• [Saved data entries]
┄┄┄┄┄┄┄┄┄┄┄┄┄┄┄┄┄┄┄┄

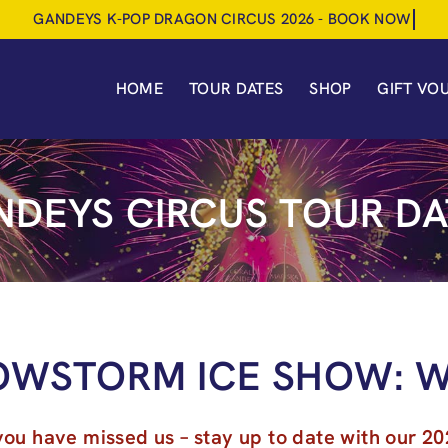
HOME
TOUR DATES
SHOP
GIFT VO
NDEYS CIRCUS TOUR DA
OWSTORM ICE SHOW: W
you have missed us – stay up to date with our 20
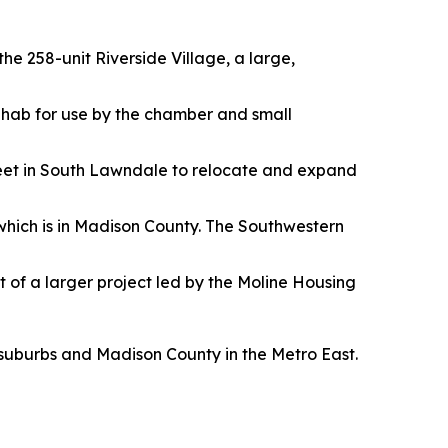
he 258-unit Riverside Village, a large,
 rehab for use by the chamber and small
reet in South Lawndale to relocate and expand
 which is in Madison County. The Southwestern
t of a larger project led by the Moline Housing
 suburbs and Madison County in the Metro East.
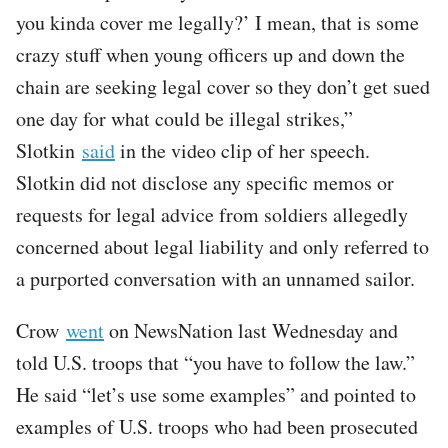
you kinda cover me legally?’ I mean, that is some
crazy stuff when young officers up and down the
chain are seeking legal cover so they don’t get sued
one day for what could be illegal strikes,”
Slotkin
said
in the video clip of her speech.
Slotkin did not disclose any specific memos or
requests for legal advice from soldiers allegedly
concerned about legal liability and only referred to
a purported conversation with an unnamed sailor.
Crow
went
on NewsNation last Wednesday and
told U.S. troops that “you have to follow the law.”
He said “let’s use some examples” and pointed to
examples of U.S. troops who had been prosecuted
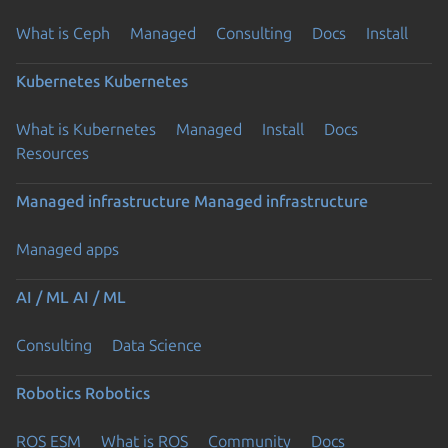
What is Ceph
Managed
Consulting
Docs
Install
Kubernetes
Kubernetes
What is Kubernetes
Managed
Install
Docs
Resources
Managed infrastructure
Managed infrastructure
Managed apps
AI / ML
AI / ML
Consulting
Data Science
Robotics
Robotics
ROS ESM
What is ROS
Community
Docs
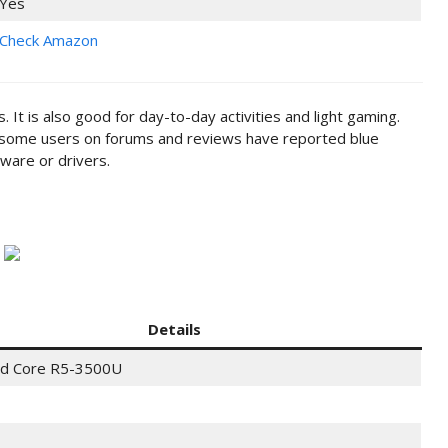
Yes
Check Amazon
 It is also good for day-to-day activities and light gaming.
o, some users on forums and reviews have reported blue
dware or drivers.
Details
d Core R5-3500U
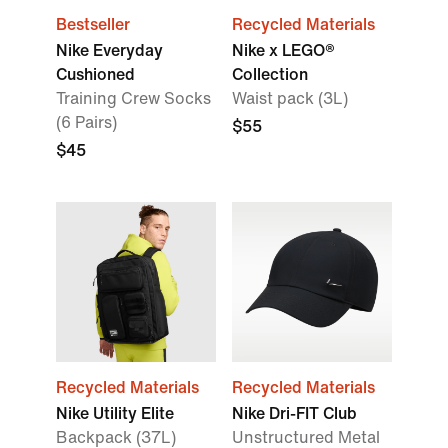
Bestseller
Recycled Materials
Nike Everyday
Nike x LEGO®
Cushioned
Collection
Training Crew Socks
Waist pack (3L)
(6 Pairs)
$55
$45
Recycled Materials
Recycled Materials
Nike Utility Elite
Nike Dri-FIT Club
Backpack (37L)
Unstructured Metal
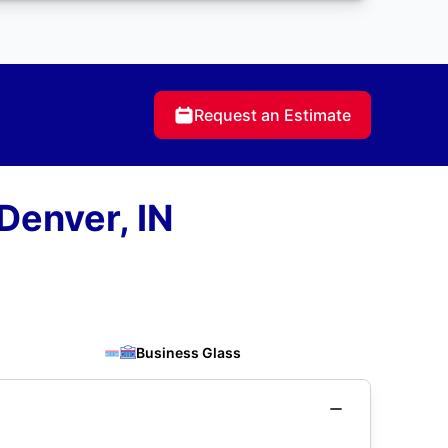
Request an Estimate
Denver, IN
Business Glass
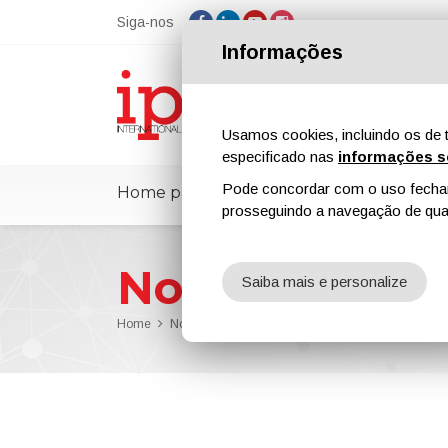
Siga-nos
Informações
Usamos cookies, incluindo os de t
especificado nas
informações s
Pode concordar com o uso fechand
Home page
ipcmPedia
Notícias
prosseguindo a navegação de qual
Notícias
Saiba mais e personalize
Home
Notícias
Nouryon Launches New Additive for Hig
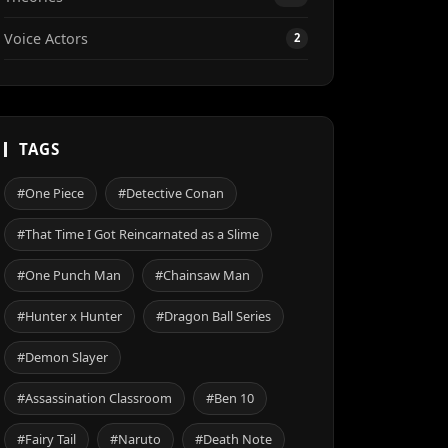
Voice Actors
2
TAGS
#One Piece
#Detective Conan
#That Time I Got Reincarnated as a Slime
#One Punch Man
#Chainsaw Man
#Hunter x Hunter
#Dragon Ball Series
#Demon Slayer
#Assassination Classroom
#Ben 10
#Fairy Tail
#Naruto
#Death Note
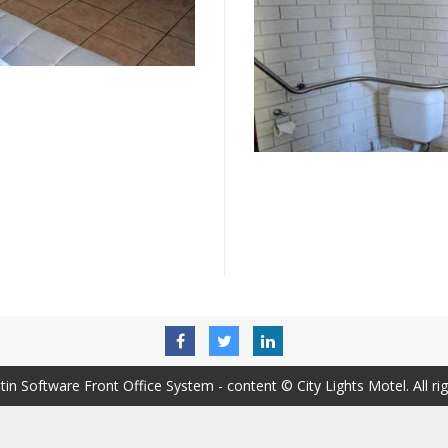
tin Software Front Office System
- content © City Lights Motel. All ri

┄┄┄┄┄┄┄┄┄┄┄┄┄┄┄┄┄┄┄┄

Repeat the text of the listing from its beginning through the line containing "you have missed", with both ends included and the pictures left out.

HOME
TOUR DATES
SHOP
GIFT VO
NDEYS CIRCUS TOUR DA
OWSTORM ICE SHOW: W
you have missed us – stay up to date with our 20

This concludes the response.